_Work item_
Your answer should be the lines below from the one holding "60: (16, 44, 3.57)" through the one holding "67: (221, 46, 3.81)", copied exactly and with nothing else.
(Record extracts)
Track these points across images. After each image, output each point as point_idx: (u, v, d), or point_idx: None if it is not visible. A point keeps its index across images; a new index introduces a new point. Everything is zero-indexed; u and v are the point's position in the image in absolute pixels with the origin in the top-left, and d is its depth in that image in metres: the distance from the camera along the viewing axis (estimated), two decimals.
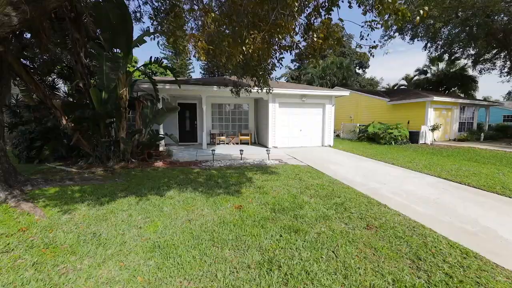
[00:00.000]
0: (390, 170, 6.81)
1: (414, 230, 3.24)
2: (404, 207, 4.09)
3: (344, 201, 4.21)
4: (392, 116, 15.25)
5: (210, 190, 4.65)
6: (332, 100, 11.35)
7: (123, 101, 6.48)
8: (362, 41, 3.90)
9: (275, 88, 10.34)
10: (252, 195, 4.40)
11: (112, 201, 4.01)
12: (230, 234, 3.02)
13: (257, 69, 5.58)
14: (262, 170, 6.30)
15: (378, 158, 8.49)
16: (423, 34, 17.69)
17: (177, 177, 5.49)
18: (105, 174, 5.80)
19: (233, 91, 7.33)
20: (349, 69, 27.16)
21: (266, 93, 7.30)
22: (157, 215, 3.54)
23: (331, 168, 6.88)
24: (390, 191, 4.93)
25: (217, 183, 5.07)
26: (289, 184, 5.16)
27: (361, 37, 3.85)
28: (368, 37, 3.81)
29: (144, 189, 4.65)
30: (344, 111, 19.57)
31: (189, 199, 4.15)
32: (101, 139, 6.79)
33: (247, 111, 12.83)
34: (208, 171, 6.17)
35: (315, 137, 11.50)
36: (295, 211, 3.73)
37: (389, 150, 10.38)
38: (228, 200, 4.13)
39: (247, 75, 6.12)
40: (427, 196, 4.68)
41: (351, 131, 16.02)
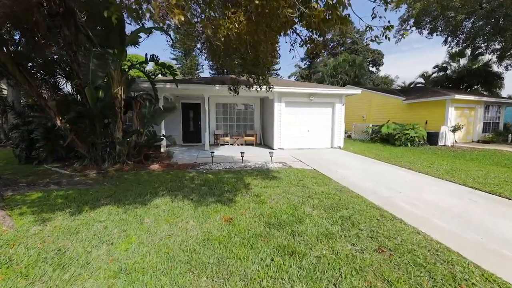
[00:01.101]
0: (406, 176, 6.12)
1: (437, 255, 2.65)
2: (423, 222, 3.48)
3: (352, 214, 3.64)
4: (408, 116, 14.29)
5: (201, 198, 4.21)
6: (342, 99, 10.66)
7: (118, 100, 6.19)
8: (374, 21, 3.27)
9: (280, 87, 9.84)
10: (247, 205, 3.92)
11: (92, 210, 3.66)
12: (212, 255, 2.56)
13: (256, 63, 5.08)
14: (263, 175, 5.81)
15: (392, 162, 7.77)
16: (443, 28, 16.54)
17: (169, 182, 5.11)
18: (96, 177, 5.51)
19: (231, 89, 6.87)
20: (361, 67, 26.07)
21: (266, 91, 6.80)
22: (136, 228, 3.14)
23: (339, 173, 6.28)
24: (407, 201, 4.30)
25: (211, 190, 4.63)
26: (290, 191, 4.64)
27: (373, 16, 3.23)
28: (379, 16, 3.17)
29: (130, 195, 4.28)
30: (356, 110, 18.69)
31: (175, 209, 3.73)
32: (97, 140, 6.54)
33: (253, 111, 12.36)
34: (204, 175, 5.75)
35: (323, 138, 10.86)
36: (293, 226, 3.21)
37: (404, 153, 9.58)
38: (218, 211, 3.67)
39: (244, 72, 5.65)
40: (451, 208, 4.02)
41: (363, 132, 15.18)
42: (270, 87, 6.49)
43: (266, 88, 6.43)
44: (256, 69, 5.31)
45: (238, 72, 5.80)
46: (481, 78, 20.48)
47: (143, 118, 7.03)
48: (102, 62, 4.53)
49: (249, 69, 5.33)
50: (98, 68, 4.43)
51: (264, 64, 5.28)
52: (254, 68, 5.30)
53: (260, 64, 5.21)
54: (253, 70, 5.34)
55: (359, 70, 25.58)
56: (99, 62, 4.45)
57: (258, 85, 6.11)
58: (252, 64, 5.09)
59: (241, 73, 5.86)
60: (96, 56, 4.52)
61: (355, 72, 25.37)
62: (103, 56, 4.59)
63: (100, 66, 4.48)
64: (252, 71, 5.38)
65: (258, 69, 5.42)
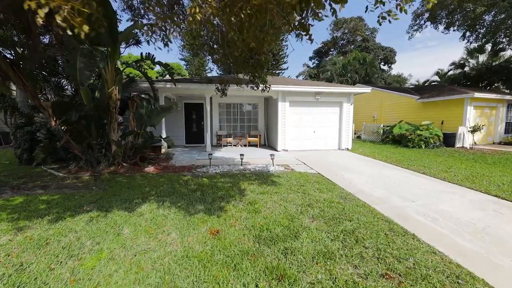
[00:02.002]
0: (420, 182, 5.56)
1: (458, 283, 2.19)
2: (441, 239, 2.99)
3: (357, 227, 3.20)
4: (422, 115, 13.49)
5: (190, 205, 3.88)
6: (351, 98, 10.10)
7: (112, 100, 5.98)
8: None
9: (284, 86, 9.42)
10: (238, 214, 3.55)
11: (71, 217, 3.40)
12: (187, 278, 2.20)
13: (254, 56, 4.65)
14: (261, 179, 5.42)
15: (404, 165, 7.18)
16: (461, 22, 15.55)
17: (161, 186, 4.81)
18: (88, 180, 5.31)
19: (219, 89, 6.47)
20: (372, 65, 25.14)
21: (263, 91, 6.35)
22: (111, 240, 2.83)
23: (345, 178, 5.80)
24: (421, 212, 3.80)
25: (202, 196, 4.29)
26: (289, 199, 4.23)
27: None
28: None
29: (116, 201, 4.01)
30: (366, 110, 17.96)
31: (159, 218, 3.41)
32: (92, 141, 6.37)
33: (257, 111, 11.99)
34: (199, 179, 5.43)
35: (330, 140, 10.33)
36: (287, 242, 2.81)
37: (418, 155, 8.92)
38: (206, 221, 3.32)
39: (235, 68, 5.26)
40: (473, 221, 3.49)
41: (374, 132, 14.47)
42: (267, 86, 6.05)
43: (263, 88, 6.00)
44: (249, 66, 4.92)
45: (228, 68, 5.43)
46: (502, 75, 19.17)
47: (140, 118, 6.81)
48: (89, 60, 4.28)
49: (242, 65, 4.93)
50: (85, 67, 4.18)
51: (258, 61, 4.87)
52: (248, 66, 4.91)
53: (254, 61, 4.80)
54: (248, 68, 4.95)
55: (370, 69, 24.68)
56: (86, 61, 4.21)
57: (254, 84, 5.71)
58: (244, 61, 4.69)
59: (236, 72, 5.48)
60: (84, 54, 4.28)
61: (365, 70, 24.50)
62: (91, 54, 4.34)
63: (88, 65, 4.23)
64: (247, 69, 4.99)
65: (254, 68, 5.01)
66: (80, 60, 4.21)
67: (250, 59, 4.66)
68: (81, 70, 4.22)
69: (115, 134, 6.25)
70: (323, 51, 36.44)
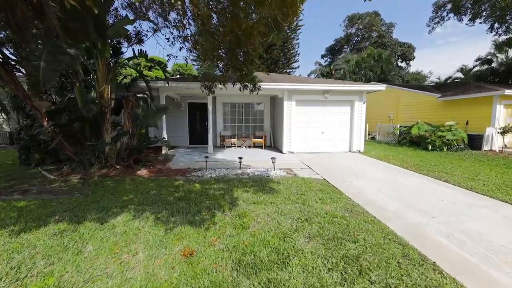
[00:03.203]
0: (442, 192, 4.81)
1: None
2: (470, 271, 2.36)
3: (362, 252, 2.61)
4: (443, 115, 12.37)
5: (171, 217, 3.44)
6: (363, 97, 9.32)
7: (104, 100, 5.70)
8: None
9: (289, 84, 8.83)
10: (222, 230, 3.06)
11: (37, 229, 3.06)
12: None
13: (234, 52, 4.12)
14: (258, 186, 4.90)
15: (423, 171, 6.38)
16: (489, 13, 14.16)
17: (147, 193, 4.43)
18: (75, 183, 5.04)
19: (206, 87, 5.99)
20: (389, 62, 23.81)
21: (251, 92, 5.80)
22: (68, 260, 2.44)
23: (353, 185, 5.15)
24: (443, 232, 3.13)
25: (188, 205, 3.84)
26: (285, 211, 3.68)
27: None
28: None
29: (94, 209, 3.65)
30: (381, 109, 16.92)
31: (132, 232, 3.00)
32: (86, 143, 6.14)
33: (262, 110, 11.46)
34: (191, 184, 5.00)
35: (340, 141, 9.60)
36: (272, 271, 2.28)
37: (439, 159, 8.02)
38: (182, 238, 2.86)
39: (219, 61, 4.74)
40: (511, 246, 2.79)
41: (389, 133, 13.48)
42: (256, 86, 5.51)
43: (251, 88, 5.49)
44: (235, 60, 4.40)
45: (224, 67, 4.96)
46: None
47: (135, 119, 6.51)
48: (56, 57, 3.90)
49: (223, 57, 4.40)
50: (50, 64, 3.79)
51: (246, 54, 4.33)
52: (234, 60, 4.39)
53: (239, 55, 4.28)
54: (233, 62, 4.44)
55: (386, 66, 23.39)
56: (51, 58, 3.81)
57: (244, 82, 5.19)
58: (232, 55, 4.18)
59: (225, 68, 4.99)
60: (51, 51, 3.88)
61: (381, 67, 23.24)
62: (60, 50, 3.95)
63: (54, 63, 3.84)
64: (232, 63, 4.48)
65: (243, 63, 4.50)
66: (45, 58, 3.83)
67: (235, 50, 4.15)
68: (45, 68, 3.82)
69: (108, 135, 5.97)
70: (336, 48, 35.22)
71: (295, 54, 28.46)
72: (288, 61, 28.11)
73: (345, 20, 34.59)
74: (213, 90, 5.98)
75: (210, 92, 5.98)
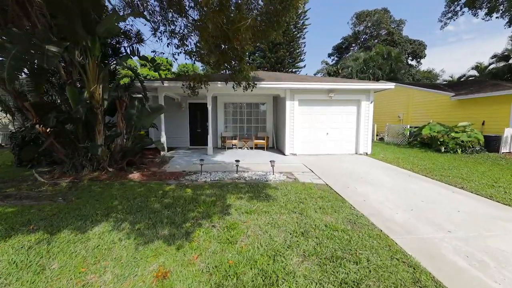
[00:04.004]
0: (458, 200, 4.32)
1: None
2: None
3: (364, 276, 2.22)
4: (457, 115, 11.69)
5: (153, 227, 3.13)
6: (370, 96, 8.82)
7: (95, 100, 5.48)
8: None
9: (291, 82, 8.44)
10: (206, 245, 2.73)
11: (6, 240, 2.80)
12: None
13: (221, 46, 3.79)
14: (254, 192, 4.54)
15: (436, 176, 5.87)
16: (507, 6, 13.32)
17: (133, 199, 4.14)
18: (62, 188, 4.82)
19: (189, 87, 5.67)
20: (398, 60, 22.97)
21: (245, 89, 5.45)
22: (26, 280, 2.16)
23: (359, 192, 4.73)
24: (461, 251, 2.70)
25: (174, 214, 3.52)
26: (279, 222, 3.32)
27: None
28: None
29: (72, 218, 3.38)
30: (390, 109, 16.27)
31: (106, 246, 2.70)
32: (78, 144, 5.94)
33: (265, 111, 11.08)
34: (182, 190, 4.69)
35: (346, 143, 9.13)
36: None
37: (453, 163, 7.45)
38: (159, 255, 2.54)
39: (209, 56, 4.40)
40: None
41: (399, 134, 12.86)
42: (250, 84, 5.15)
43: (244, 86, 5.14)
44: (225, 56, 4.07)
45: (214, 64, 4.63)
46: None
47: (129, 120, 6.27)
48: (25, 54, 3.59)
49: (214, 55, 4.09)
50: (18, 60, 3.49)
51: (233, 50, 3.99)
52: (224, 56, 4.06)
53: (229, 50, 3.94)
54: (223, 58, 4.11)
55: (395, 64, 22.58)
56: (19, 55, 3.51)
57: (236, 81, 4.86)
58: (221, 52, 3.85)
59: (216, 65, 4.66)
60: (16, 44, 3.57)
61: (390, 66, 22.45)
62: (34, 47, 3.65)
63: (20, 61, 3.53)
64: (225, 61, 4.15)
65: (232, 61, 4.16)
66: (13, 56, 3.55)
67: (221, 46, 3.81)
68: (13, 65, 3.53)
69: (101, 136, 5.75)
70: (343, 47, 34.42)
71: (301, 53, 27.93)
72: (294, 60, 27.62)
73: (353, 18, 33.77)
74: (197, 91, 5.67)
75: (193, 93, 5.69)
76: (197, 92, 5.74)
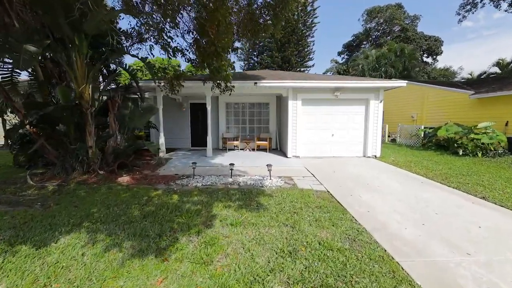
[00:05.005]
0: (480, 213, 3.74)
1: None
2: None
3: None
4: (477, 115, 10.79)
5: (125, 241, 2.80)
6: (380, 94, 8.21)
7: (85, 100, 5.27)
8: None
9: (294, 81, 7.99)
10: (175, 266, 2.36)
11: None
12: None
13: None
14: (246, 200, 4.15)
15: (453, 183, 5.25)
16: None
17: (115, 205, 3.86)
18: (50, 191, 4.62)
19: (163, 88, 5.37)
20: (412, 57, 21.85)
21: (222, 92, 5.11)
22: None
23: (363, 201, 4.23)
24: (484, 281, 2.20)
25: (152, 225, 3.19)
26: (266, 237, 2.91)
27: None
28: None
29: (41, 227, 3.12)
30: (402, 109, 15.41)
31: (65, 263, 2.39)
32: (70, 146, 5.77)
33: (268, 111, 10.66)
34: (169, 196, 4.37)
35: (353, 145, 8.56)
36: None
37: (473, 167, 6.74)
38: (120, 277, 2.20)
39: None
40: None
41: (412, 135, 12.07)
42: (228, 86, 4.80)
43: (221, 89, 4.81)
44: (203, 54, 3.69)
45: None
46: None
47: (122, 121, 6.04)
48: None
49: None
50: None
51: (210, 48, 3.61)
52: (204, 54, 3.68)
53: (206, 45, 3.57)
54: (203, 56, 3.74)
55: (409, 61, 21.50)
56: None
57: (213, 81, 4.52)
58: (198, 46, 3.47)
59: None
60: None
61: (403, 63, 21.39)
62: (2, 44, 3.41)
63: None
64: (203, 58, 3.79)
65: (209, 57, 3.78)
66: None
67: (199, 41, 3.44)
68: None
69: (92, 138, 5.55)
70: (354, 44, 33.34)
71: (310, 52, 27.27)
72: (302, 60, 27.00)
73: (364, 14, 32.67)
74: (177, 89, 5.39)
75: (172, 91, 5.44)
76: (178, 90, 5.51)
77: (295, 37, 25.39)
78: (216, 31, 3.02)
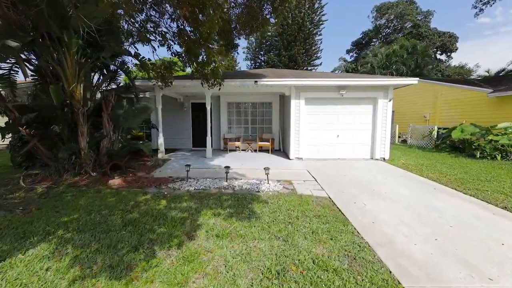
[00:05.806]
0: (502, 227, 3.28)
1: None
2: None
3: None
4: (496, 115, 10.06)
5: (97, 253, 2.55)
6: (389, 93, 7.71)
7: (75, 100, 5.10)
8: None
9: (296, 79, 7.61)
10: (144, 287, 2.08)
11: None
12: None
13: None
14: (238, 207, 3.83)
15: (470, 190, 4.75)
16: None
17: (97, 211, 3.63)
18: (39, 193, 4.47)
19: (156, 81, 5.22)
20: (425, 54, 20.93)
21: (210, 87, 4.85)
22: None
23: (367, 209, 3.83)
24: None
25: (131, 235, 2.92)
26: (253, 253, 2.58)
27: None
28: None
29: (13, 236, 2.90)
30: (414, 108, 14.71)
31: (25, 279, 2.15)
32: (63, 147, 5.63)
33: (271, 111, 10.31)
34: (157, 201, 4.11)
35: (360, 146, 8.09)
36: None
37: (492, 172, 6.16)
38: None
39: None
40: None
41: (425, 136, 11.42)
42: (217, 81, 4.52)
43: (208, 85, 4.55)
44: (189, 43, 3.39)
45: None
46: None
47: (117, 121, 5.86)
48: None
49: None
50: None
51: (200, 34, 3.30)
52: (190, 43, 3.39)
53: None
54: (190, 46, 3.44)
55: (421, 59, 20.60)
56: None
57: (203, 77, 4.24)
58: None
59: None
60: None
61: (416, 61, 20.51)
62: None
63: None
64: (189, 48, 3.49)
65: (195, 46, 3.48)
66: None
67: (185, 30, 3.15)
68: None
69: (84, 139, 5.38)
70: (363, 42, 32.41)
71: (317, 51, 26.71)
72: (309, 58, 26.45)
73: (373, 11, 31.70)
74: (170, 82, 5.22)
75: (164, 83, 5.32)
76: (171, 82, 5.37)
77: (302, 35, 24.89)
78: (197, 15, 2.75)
(End Record extracts)
_Exercise response_
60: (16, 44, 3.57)
61: (390, 66, 22.45)
62: (34, 47, 3.65)
63: (20, 61, 3.53)
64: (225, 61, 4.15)
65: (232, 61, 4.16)
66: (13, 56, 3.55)
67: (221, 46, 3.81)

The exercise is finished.